Раньян отложил, наконец, меч, стянул перчатки и погладил ладони, словно омывал их невидимой водой. Скорее всего, просто массировал уставшие пальцы.

— Как только весть разлетится по миру, половина Ойкумены будет искать Артиго Готдуа-Пиэвиелльэ, чтобы доставить в Мильвесс и продать островным. А другая половина… тоже будет искать, чтобы использовать в своих целях, превратить в марионетку для борьбы с ненавистной семьей Острова или просто выловить в мутной воде побольше привилегий, денег, власти. И тогда ад пойдет за нами по пятам.

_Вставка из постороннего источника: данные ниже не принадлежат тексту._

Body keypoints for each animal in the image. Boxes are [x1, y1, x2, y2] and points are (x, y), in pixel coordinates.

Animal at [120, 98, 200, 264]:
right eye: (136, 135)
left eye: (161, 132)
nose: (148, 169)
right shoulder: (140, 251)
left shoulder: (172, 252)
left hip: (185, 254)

Он смотрел на Елену, и женщина видела в глазах бретера то же, что накануне, во взгляде Малиссы. То, чего никак не ждешь встретить в фехтовальщике, рутьере, убийце по прозвищу Чума. Тщательно скрываемую боль, страх — не за себя! — но за несчастного ребенка, по чьим следам скоро отправится вся Ойкумена. И отчаянную надежду. Но покойной дворянке было проще, она могла надеяться на мужчину, что пришел спасти сына. Раньяну же надеяться не на кого. Небольшой корабль, ненадежная команда, один верный слуга, случайная спутница и два искупителя с таким прошлым, о котором лучше даже не гадать. Если женщина все правильно поняла, даже денег у бретера осталось — кошель и ценности приматессы. А для беглеца все стоит дорого, Елена познала это на собственном опыте.

— Ты многое потеряла, соболезную, — глухо вымолвил Раньян. — Но это мало что значит по сравнению с бурей, от которой я бегу.

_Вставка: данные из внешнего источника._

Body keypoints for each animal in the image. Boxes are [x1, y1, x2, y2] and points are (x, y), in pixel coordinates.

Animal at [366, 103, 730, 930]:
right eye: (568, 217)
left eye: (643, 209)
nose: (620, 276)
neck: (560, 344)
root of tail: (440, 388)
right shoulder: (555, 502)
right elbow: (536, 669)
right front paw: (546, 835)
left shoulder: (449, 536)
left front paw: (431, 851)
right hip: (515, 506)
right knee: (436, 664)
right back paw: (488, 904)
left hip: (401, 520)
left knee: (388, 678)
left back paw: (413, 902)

Елена открыла рот, чтобы гневно возразить… и промолчала. Она снова глянула на искупителей, припомнила неистовый, срывающийся голос Насильника, призывающего смерть, упивающегося близостью конца. Посмотрела на спящего ребенка, который мог бы править континентом. На измученного отца, который, рискнул всем и потерял все, уберег сына от скорой гибели… возможно лишь для того, чтобы обречь на куда более страшную, мучительную смерть.

вернуться

50

В 1614-м году был повешен трехлетний сын Лжедмитрия II и Марины Мнишек. Казнь была изуверской, ребенок умирал несколько часов, однако Романовы не собирались оставлять в живых мальчика, который хотя бы теоретически мог считаться царевичем и наследником. Так что Раньян не паникует, а трезво оценивает перспективы.